El año Shostakovich, de David Torres en El Mundo
El año que entra se oirá hablar mucho del año Mozart porque se cumplen 250 años de su nacimiento, pero no hagan caso: Mozart tuvo su centenario hace cuatro días. Lo esencial el próximo año será hablar de lo que sea, con tal de no hablar de Shostakovich.
Mozart es todo lo que quisiera ser Europa. Shostakovich (que nació en 1906) es Europa tal cual: la pesadilla de una historia empachada de sangre humana, las matanzas, las deportaciones en masa, la guerra, el hambre, Auschwitz, Siberia. Mozart es la razón que sueña cielos, palacios deslumbrantes: Shostakovich, el sueño desquiciado de la razón pariendo consignas y monstruos.
Los siglos mueren con años de retraso. En Chechenia, en Irak, en las masacres de Nueva York, Madrid, Londres y Bali, el siglo XX sigue coleando, arrastrando su triste manto de catástrofe.Por eso en 2006 deberíamos recordar al músico que representa, como ningún otro, a esta centuria que no acaba de irse, empapada de humanismo sordo y ciego, de utopías rotas y de cadáveres.Quizá haya músicos más grandes que Shostakovich, pero ninguno simboliza como él, en carne y sonido, el espanto de haber vivido este calvario de mentiras y hecatombes, el horror de los campos de concentración, el chiste de la política, la farsa de que los monstruos lleven careta humana y de que ciertos seres humanos sean menos que monstruos.
El monstruo particular de Shostakovich se llamó Stalin: durante décadas tuvo que vivir con el miedo de que un día llamaran a su puerta y se lo llevaran para siempre, como a tantos amigos.Pero de algún modo logró decir la verdad: la gente que acudió al estreno de su Quinta Sinfonía salió llorando en silencio.En ella, quizá por primera vez, la música (el instrumento de introspección más poderoso que haya inventado el hombre) salía de la esfera privada a la pública. esa es su fuerza y su gloria.
En la Séptima, compuesta durante el cerco de Leningrado, levantó un monumento a la devastación y la locura de la guerra, pero también un lúcido, implacable testimonio del estalinismo, una crónica del miedo, un réquiem. Desde entonces ya no pudo abandonar el papel de yurodivi, el loco que dice la verdad, el profeta visionario del que todos se apartan y al que ni siquiera el zar se atreve a rebanar el cuello.
Hace tiempo, la raza humana envió una sonda fuera del sistema solar.
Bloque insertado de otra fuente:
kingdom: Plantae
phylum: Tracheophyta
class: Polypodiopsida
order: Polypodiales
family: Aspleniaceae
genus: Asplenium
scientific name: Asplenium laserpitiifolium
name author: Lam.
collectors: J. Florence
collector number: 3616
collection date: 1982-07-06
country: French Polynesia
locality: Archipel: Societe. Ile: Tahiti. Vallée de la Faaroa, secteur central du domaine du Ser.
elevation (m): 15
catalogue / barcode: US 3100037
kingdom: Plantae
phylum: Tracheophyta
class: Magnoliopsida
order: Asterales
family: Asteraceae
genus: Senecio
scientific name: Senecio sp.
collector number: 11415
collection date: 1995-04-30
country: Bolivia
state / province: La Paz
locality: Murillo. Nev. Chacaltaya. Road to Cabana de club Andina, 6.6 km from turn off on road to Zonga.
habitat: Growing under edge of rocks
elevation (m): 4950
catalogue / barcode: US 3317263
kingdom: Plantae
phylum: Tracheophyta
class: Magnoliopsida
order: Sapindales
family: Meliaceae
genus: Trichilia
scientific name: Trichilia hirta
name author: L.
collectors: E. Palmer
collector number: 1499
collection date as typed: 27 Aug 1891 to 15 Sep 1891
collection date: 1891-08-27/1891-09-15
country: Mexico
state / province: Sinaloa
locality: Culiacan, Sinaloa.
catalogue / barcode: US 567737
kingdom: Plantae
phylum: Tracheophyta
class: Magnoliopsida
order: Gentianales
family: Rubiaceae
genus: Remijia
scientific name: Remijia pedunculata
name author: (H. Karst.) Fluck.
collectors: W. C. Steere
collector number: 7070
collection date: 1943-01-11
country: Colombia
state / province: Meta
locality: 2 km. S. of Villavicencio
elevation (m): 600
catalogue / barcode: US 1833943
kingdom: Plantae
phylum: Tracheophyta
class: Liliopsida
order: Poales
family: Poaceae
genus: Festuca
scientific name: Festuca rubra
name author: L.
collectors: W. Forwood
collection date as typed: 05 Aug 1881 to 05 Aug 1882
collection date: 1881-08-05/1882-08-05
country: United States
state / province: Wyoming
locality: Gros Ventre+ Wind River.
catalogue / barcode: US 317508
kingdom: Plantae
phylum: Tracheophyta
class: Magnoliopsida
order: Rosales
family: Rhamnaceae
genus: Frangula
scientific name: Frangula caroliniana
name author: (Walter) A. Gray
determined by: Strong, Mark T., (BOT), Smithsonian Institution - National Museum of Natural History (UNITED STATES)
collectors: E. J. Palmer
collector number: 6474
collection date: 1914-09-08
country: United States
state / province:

Entre los mensajes enviados para una hipotética inteligencia extraterrestre hay un preludio de Bach. Nadie podría encontrar una música más desnuda, más bella: todos los logros científicos, matemáticos y artísticos de la Humanidad quintaesenciados en tres minutos gloriosos. Pero, como Mozart, esa música nos habla no de lo que somos sino de lo que quisiéramos ser. Si, además de la belleza, hubiéramos querido contar toda la maldad, la miseria y la mentira que habitan esta pequeña lágrima azul, no habríamos enviado a Bach de embajador. Habríamos enviado a Shostakovich.